The final key ingredient is of course, ADAM; the gene twisting wonder goop that Bioshock uses to exaggerate Rapture’s excesses. As we saw in Command and Conquer, ADAM represents the adoption of a game mechanic into Rapture’s narrative fibre. It’s not just the arbitrary adoption of wonder weapons, but has a place in Rapture’s society. Fundamentally, it’s important to note that it’s not the cause of Rapture’s descent into chaos, but the catalyst. Even before the discovery of the sea slugs that gifted ADAM, the libertarian nature that governed the city’s rules (or lack thereof) Ryan’s utopia was breaking down. The Bible black market demonstrates the weakness of Ryan’s ideology; while Fontaine uses it to support his bid for power and fan the flames of dissent against Ryan’s rule. When ADAM arrives, it creates a new economy of power, that ultimately makes the subtle socio-political wranglings more obvious, and lets be honest, more fun. It’s philosophy with angry bees coming out your fingers. What’s not to like?
But why, after all this praise, have I only put Rapture at number 9? It’s perhaps mostly because I fear for the way it’s going to be used in the future.

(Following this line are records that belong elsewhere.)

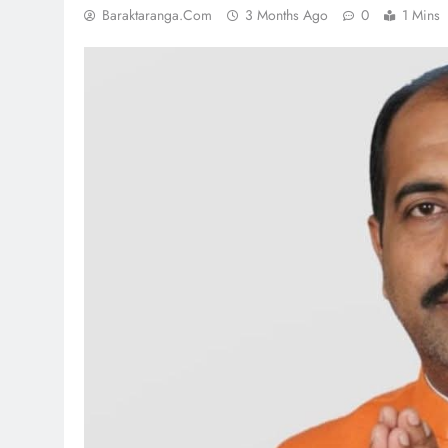
Baraktaranga.com
3 Months Ago
0
1 Mins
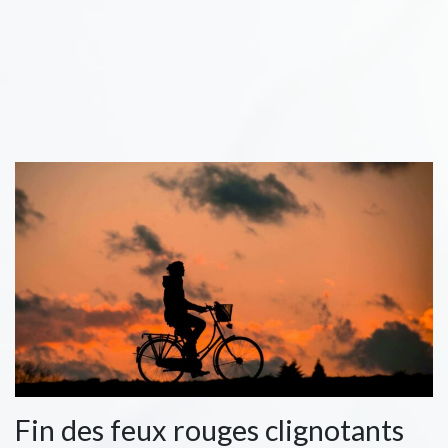
Fin des feux rouges clignotants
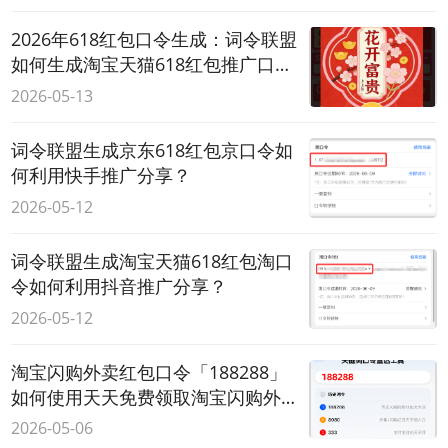
2026年618红包口令生成：词令联盟
如何生成淘宝天猫618红包推广口
令？
2026-05-13
词令联盟生成京东618红包京口令如
何利用快手推广分享？
2026-05-12
词令联盟生成淘宝天猫618红包淘口
令如何利用抖音推广分享？
2026-05-12
淘宝闪购外卖红包口令「188288」
如何使用天天免费领取淘宝闪购外
卖爆红包？
2026-05-06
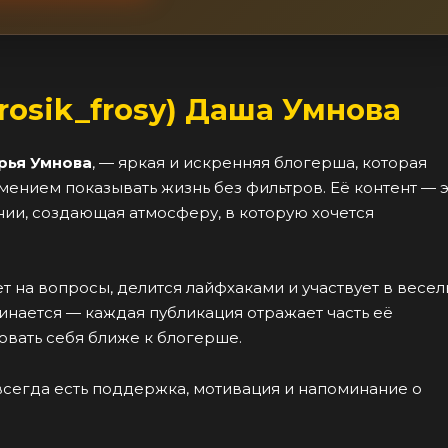
rosik_frosy) Даша Умнова
рья Умнова
, — яркая и искренняя блогерша, которая
ением показывать жизнь без фильтров. Её контент — 
нии, создающая атмосферу, в которую хочется
т на вопросы, делится лайфхаками и участвует в весел
минается — каждая публикация отражает часть её
овать себя ближе к блогерше.
е всегда есть поддержка, мотивация и напоминание о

Bioshock 2 already looks set to prove a less intellectually stimulating experience, and for me, is focusing on the pomp and display Rapture gave us, without the substance. Most tellingly, I thought the fake plot released just before the official press releases went out, replete with Commies and the player as a private investigator sounded far more interesting than the pitch being thrown our way with the actual game. Unless Big Sister is being given a voice, I can’t see (effeminate) mournful wailing proving that involving. Especially compared with Andrew Ryan’s tour de force narrative diatribe. There’s possibilities I’m wrong of course. I’d say there’s still plenty of scope to build an involving picture of the development of the city’s social structures 10 years on. Maybe the Commies will still make an appearance. But I don’t know. The skeptic in me says that it wont be there in the same way the first game handled it so brilliantly.
Even if the series does take a creative nose dive however, Rapture does deserve a mention. The complexity of the original may well have been lost on some, but it remains a hallmark of the stories games can tell, the worlds they can create, and the other mediums they triumph over in doing so; Rapture is a thoroughly game built world. And if nothing else, it’s certainly a touchstone in the efforts to bring a little high philosophy into the neanderthal bone whacking world of the first person shooter.